Strain gauges are widely used for the dynamic testing and measuring of objects of all kinds in a variety of applications, including medical applications. One such use of a strain gauge in a medical application is in plethysmography. For example, a plethysmography, a strain gauge is used for measuring and recording changes in the volume of a region of an individual's appendage (finger, arm, leg, foot, etc.) caused by a change in the amount of blood inside the region. As blood flows into the region, the girth of the region increases and as blood flows from the region the girth of the region decreases. This includes the short- term changes caused by the pulse and longer venous changes, often in conjunction with a period of intentional venous constriction. As the changes occur, they are recorded. The magnitude and speed of the changes thus recorded can be used to assess the condition of the circulatory system in the region of the appendage being examined and to diagnose problems that may exist therein.
In the plethysmograph system the strain gauge serves as a transducer. It provides a resistance change which is proportional to any change in the size of the girth of the appendage on which it is fitted. Since, for any given appendage, its length is constant, a change in its volume is proportional to a change in its girth.
To record changes in girth, the strain gauge, in the form of a thin silicon rubber tube filled with an electrically conductive material, is wrapped about the appendage. As blood flows through the appendage, changing the size of the appendage, the girth of the appendage changes. A change in the size of the girth of the appendage stretches or relaxes the tube, depending on whether the blood flows in or from the appendage. The stretching and relaxation of the tube changes the resistance of the material contained in the tube. By measuring the resistance change in the tube, an output proportional to the flow of blood in the appendage is obtained.

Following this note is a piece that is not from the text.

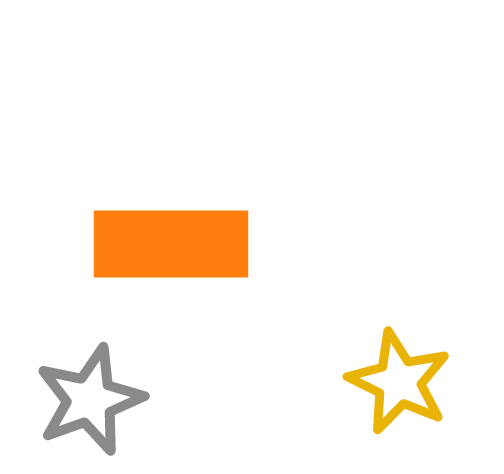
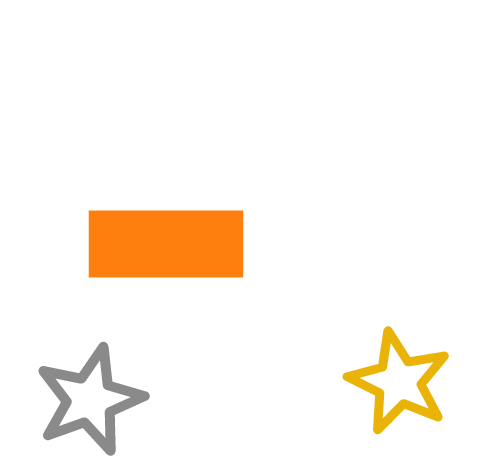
orange rectangle: moved 5 px left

In a relaxed condition a strain gauge has a predetermined resistance. When the gauge is placed on an appendage, such as an arm or leg, it is stretched. The amount of the stretching of the gauge may differ each time it is used, but nevertheless the stretching results in a change in the gauge resistance. The magnitude of the change in the gauge resistance depends on the size of the appendage and the amount of the stretching when the gauge is fitted. A change in resistance also occurs when the gauge is repeatedly placed on a particular appendage as well as when it is moved from one appendage to another. Because of these initial gauge resistance changes when a gauge is fitted, in order for an operator using a particular gauge to compare readings obtained during successive uses of the gauge or to compare readings obtained from different gauges, it is necessary to calibrate gauges each time they are used.
Another feature of known conventional strain gauge circuits involves variations in the initial or nominal size of a strain gauge when it is fitted to objects of widely differing sizes. This affects the scale required of an output indicator. In the absence of suitable calibration of the output indicator, the gauge input may readily exceed the range of the indicator. For example, as a given gauge is fitted to appendages of successively larger girth, the initial or nominal resistance of the gauge is higher each time. If the scale of the indicator is insufficient to handle possible excursions relative to each nominal resistance, accurate readings are not possible. It, therefore, is highly desirable to have a circuit which normalizes the output of a gauge independently of its resistance.
Heretofore the calibration of strain gauges in general, and those used in strain gauge plethysmography in particular, have been tedious and time-consuming. Conventional calibration was not done on an object to be examined but typically involved the use of models. And, in general, it has required burdensome record keeping to record the necessary figures.